=== Task description ===
Convert every line of all the records below into one numbered list, leaving out any blank lines.

:: Exercise materials ::

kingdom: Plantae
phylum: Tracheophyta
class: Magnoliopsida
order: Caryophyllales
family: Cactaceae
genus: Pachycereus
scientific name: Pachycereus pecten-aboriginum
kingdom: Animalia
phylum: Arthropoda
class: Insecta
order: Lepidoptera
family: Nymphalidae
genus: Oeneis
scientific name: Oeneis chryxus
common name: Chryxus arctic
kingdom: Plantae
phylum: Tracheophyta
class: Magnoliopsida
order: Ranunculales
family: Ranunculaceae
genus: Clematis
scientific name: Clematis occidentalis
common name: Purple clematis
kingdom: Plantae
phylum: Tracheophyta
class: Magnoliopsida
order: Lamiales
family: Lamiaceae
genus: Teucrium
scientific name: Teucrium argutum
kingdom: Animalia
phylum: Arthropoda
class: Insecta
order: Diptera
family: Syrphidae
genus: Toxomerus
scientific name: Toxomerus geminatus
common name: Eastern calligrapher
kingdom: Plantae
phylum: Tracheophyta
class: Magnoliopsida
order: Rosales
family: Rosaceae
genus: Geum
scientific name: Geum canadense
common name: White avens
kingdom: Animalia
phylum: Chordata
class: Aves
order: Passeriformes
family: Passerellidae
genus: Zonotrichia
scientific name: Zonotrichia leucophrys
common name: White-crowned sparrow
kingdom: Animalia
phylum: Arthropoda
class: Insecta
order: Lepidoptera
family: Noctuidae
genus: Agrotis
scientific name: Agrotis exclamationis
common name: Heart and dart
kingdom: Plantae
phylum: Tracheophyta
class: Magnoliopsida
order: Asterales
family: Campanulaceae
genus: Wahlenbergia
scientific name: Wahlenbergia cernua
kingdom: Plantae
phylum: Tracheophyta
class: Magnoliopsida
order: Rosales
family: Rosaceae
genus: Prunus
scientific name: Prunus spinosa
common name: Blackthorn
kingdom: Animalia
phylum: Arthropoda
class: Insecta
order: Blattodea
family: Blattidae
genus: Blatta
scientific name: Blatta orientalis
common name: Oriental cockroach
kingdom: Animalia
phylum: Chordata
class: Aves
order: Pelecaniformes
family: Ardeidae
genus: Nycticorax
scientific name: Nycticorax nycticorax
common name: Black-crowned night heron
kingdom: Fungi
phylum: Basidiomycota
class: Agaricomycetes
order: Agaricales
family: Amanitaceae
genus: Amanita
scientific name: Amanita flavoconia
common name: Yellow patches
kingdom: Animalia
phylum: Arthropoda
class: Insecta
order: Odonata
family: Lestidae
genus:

:::

=== Output of the task ===
1. kingdom: Plantae
2. phylum: Tracheophyta
3. class: Magnoliopsida
4. order: Caryophyllales
5. family: Cactaceae
6. genus: Pachycereus
7. scientific name: Pachycereus pecten-aboriginum
8. kingdom: Animalia
9. phylum: Arthropoda
10. class: Insecta
11. order: Lepidoptera
12. family: Nymphalidae
13. genus: Oeneis
14. scientific name: Oeneis chryxus
15. common name: Chryxus arctic
16. kingdom: Plantae
17. phylum: Tracheophyta
18. class: Magnoliopsida
19. order: Ranunculales
20. family: Ranunculaceae
21. genus: Clematis
22. scientific name: Clematis occidentalis
23. common name: Purple clematis
24. kingdom: Plantae
25. phylum: Tracheophyta
26. class: Magnoliopsida
27. order: Lamiales
28. family: Lamiaceae
29. genus: Teucrium
30. scientific name: Teucrium argutum
31. kingdom: Animalia
32. phylum: Arthropoda
33. class: Insecta
34. order: Diptera
35. family: Syrphidae
36. genus: Toxomerus
37. scientific name: Toxomerus geminatus
38. common name: Eastern calligrapher
39. kingdom: Plantae
40. phylum: Tracheophyta
41. class: Magnoliopsida
42. order: Rosales
43. family: Rosaceae
44. genus: Geum
45. scientific name: Geum canadense
46. common name: White avens
47. kingdom: Animalia
48. phylum: Chordata
49. class: Aves
50. order: Passeriformes
51. family: Passerellidae
52. genus: Zonotrichia
53. scientific name: Zonotrichia leucophrys
54. common name: White-crowned sparrow
55. kingdom: Animalia
56. phylum: Arthropoda
57. class: Insecta
58. order: Lepidoptera
59. family: Noctuidae
60. genus: Agrotis
61. scientific name: Agrotis exclamationis
62. common name: Heart and dart
63. kingdom: Plantae
64. phylum: Tracheophyta
65. class: Magnoliopsida
66. order: Asterales
67. family: Campanulaceae
68. genus: Wahlenbergia
69. scientific name: Wahlenbergia cernua
70. kingdom: Plantae
71. phylum: Tracheophyta
72. class: Magnoliopsida
73. order: Rosales
74. family: Rosaceae
75. genus: Prunus
76. scientific name: Prunus spinosa
77. common name: Blackthorn
78. kingdom: Animalia
79. phylum: Arthropoda
80. class: Insecta
81. order: Blattodea
82. family: Blattidae
83. genus: Blatta
84. scientific name: Blatta orientalis
85. common name: Oriental cockroach
86. kingdom: Animalia
87. phylum: Chordata
88. class: Aves
89. order: Pelecaniformes
90. family: Ardeidae
91. genus: Nycticorax
92. scientific name: Nycticorax nycticorax
93. common name: Black-crowned night heron
94. kingdom: Fungi
95. phylum: Basidiomycota
96. class: Agaricomycetes
97. order: Agaricales
98. family: Amanitaceae
99. genus: Amanita
100. scientific name: Amanita flavoconia
101. common name: Yellow patches
102. kingdom: Animalia
103. phylum: Arthropoda
104. class: Insecta
105. order: Odonata
106. family: Lestidae
107. genus:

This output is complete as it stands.